We've evolved to deal with uncertainty far more deeply than most realise. Emotions kept our ancestors alive when they didn't have time to simulate every branch of a decision tree. Emotion, in this sense, is a kind of computational shortcut in an intractable world. Humans evolved fast heuristics to prune the infinite space of possible beliefs down to something actionable—not always rational, but evolutionarily useful. AI doesn't have that level of uncertainty handling. It doesn't form quick, emotionally grounded judgments on what's false, what's true, what's plausible, and what's not. It lacks the embodied emotional priors that we rely on in human reasoning.
On a deeper level, AI operates within its own framework—its own meaning structures. Humans don't fully understand how monkeys communicate. They have their own internal meaning structures. A monkey can't tell whether a human is lying, because it doesn't share the same meaning structure— the concept of lying doesn't mean anything to it because it would need to share similarities with our own meaning structures to do so. With AI, people argue it's different because it uses our language and performs tasks within human-designed systems.
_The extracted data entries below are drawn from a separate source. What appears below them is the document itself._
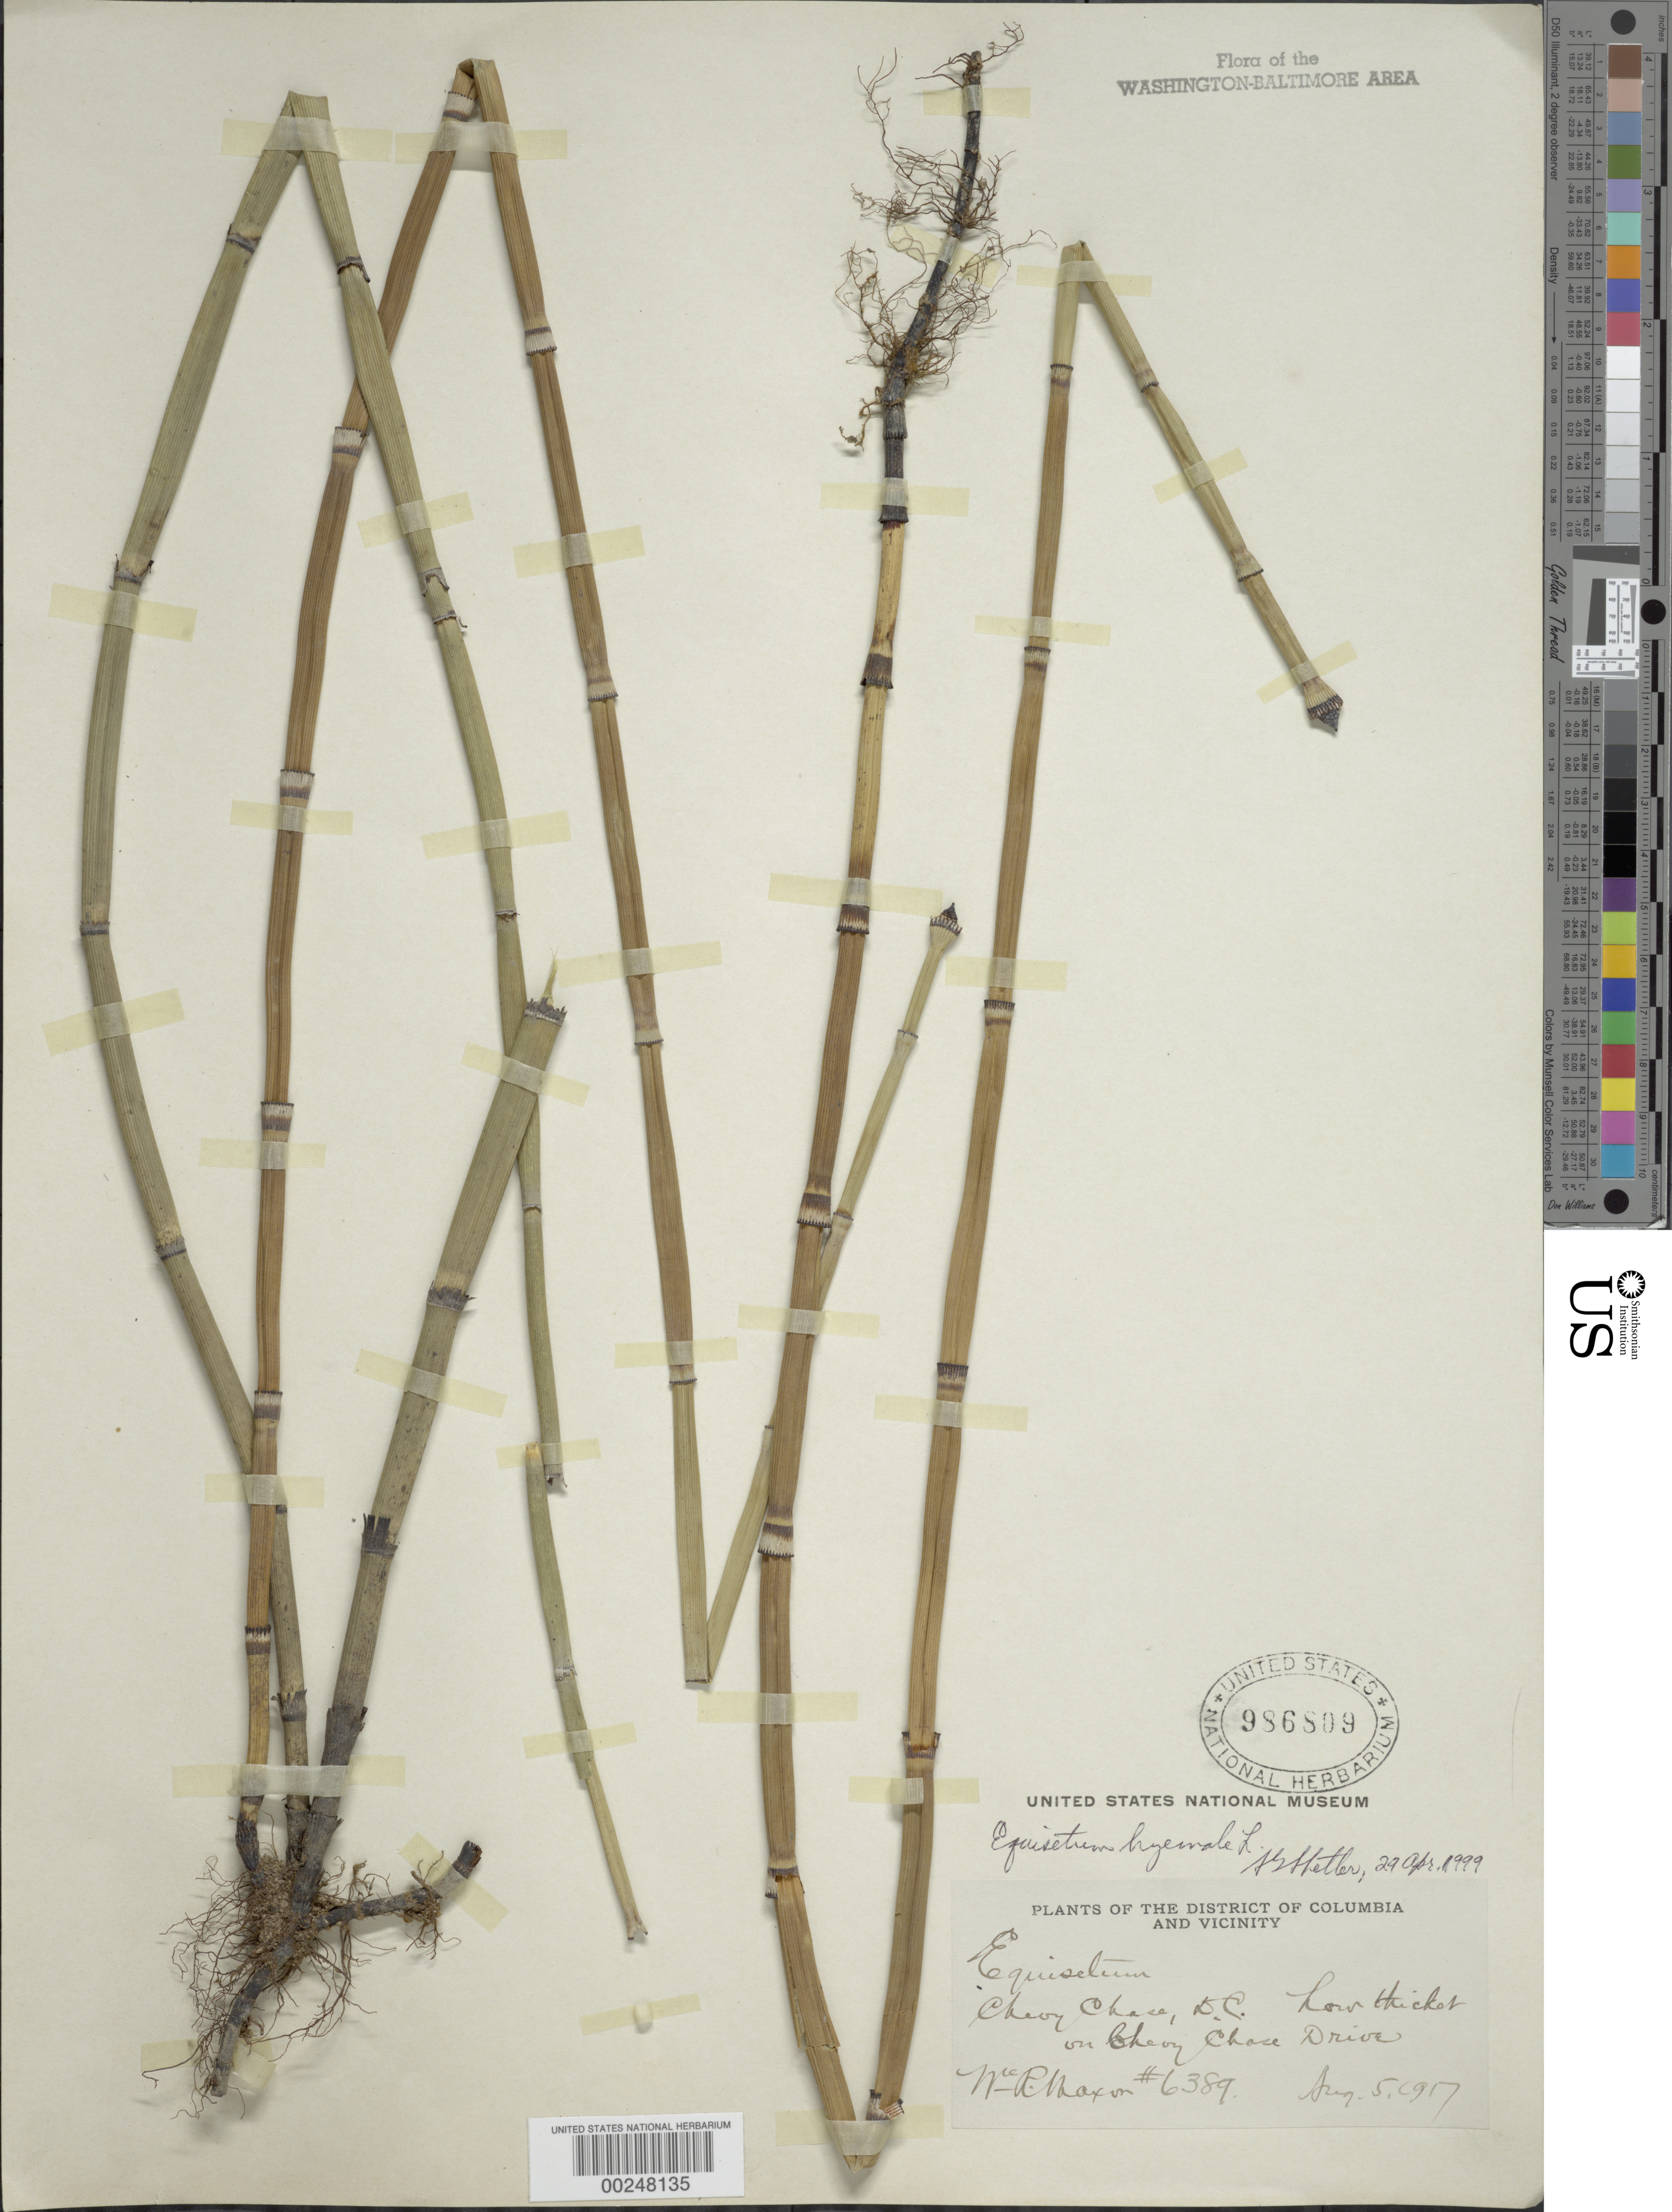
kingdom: Plantae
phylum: Tracheophyta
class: Polypodiopsida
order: Equisetales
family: Equisetaceae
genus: Equisetum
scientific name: Equisetum fluviatile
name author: L.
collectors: E. Hambleton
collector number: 247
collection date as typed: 04 Jul 1960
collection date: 1960-07-04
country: United States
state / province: Virginia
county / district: Loudoun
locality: Purcellville vicinity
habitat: In moist ditch bank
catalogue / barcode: US 2357029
But that's surface-level mimicry. You can slap on an octopus suit, but doing so doesn't give you the internal meaning structure of an octopus. You still operate within a human frame. Similarly, AI may appear to communicate in our terms, but its internal processing is fundamentally different. AI is built on discrete logic gates and binary transistors. It's not grounded in the biological stochasticity that defines living organisms—especially humans. Its internal representations, its very sense of "meaning," are structured differently. That's why you can lie to an AI, and it won't know. It doesn't share the same structure of interpretation, even if we try to engineer it to. This is the core illusion of anthropomorphic design in AI. We assume it understands us because it responds in human-like ways. But AI likely understands within its own alien frame of reference. The danger is that we treat its outputs as if they reflect human-like understanding. But its "understanding" is not interoperable with ours—it mimics surface behaviour while lacking the internal mechanisms that make human understanding epistemically trustworthy.
Perhaps, true intelligence is the ability to transcend meaning structures—to generalise across all practically possible meaning structures. An octopus, for instance, may not seem extremely intelligent from our perspective because it doesn't understand ours. So perhaps for something to be considered superintelligent, it would not only have its own primary meaning structure, but also the ability to generalise across multiple, radically different ones.